Later in the same chapter:
Do I want my son to feel self-conscious and embarrassed? I do. Yes. Gus does not yet have self-awareness, and embarrassment is part of self-awareness. It is an acknowledgment that you live in a world where people may think differently than you do. Shame humbles and shame teaches. One side of the no-shame equation is ruthlessness, and often success. But if you live on the side Gus does, the rainbows and unicorns and “what’s wrong with walking through a crowd naked” side of shamelessness, you never truly understand how others think or feel. I want him to understand the norm, even if ultimately he rejects it.
This is actually a fairly common misunderstanding for neurotypicals to have: that if an autistic person doesn’t show an emotion the same way that a neurotypical person does, they must not experience that emotion. Still, you’d think that a mother writing a book about her autistic child would make the effort to figure out if her assumptions were true, or at least that an editor might have brought this to attention. Since it seems that no one involved in the book’s publishing process seems to have figured this out, let me clarify: Autistic people absolutely feel embarrassment. In fact, I’d say it’s a major factor in the prevalence of depression and anxiety among autistic people because of the social rejection many if not all of us have had to deal with.
Back to the original point, however: In Chapter 13, Newman looks through her son’s internet search history (ignoring the “tiny flicker of alarm in Gus’s eyes” - because, after all, he can’t be embarrassed, right?) and finds the porn that he’d been looking at. Clearly, then, he has more understanding of sexuality than Newman realizes, but as far as anyone knows, he’s had to learn it from porn rather than his parents.
As anyone reading this probably already knows, Newman has faced a lot of criticism about her book. For the most part, she’s responded to it badly. Some of her reaction can be seen in this article from the Observer:
While Newman’s stories are meant to be humorous, one of the hallmarks of people with autism is that they think literally and have difficulty understanding jokes. Newman knew this and wrote it that way on purpose.
“This book really wasn’t written for an autistic audience,” she said. “It was written for parents, neighbors, people who may love and hopefully will work with someone who is on the spectrum.”
Setting aside the childish implication that anyone who disagrees with her book must not understand it, what stands out to me in this quote is how unreasonable it is to write a book about autistic people and which affects autistic people and then to say it’s not “for an autistic audience.”
A common mantra for disability activism is “Nothing about us without us” - that is to say, we have a right to be involved in things that affect us. In the above quote, Newman stands against this maxim. She assumes that she can say whatever she wants about without being criticized - and that she can communicate her ideas to all of the people around autistic people without any consideration for autistic people themselves.
Newman doubles down on this in a tweet from a few days ago:
Beginning to think well meaning people of #actuallyautistic are in fact enemies of free thought and free speech.  Which is not so good, coming from a group who say they’ve been silenced.

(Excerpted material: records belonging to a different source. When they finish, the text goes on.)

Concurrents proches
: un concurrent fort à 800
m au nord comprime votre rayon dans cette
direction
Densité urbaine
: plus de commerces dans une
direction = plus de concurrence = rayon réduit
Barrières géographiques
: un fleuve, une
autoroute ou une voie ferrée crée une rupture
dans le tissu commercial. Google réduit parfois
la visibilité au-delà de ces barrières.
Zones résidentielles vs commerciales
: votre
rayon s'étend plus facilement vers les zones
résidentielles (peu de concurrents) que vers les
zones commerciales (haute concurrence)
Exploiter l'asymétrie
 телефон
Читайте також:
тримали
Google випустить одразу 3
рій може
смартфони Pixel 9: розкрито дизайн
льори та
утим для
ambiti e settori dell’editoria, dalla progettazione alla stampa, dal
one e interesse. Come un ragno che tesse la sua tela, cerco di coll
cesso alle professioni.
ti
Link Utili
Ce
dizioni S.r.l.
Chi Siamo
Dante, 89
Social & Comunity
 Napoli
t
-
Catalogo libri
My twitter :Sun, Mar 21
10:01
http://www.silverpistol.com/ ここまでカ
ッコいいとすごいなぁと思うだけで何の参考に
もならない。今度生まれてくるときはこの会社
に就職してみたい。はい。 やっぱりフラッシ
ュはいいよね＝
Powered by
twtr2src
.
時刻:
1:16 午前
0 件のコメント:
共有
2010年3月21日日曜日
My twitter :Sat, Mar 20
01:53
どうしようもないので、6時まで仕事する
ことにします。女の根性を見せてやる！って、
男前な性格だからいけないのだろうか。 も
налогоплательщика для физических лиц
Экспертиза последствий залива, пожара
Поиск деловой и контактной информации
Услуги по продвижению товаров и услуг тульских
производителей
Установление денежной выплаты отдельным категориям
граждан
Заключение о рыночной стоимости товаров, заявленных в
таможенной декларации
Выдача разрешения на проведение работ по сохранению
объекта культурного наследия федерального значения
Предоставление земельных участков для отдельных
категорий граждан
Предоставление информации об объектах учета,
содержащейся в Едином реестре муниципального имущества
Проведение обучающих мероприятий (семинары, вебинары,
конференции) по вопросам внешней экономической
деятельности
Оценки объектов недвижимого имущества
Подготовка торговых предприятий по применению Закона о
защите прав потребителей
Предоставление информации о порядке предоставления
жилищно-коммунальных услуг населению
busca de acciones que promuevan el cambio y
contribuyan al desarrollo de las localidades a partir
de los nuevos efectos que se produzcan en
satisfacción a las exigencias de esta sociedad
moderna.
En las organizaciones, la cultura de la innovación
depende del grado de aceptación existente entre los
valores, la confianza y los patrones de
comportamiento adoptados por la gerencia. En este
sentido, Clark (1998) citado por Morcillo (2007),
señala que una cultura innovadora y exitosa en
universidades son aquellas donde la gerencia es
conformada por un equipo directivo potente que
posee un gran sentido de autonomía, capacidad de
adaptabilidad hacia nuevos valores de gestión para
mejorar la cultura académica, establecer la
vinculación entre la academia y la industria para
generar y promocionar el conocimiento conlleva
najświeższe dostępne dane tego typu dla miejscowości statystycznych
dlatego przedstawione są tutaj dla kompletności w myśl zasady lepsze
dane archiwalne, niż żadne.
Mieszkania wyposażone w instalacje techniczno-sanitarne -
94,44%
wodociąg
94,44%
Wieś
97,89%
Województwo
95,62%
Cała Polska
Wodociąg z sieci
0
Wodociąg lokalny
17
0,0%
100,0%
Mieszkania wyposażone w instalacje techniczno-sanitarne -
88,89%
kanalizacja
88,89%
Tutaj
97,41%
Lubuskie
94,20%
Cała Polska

This tweet equates us with oppressive censors rather than people who’ve been hurt by her work. She portrays us as unreasonable for opposing eugenics against our community.
We might sigh a small breath of relief from this quote from the Observer article: 
“I am much less worried now and hoping to be a grandmother someday,” she [Newman] said. “That’s a result of my son’s growth and my own.”
That may be good news for her son, but it’s far too little too late for the autistic community at large. Her book is still being printed as it was written. We still have to contend with a critically acclaimed book that advocates for eugenics. There is a great deal of ignorance about autism in our society, and now the ideas in this popular book will be what some of that ignorance is replaced with.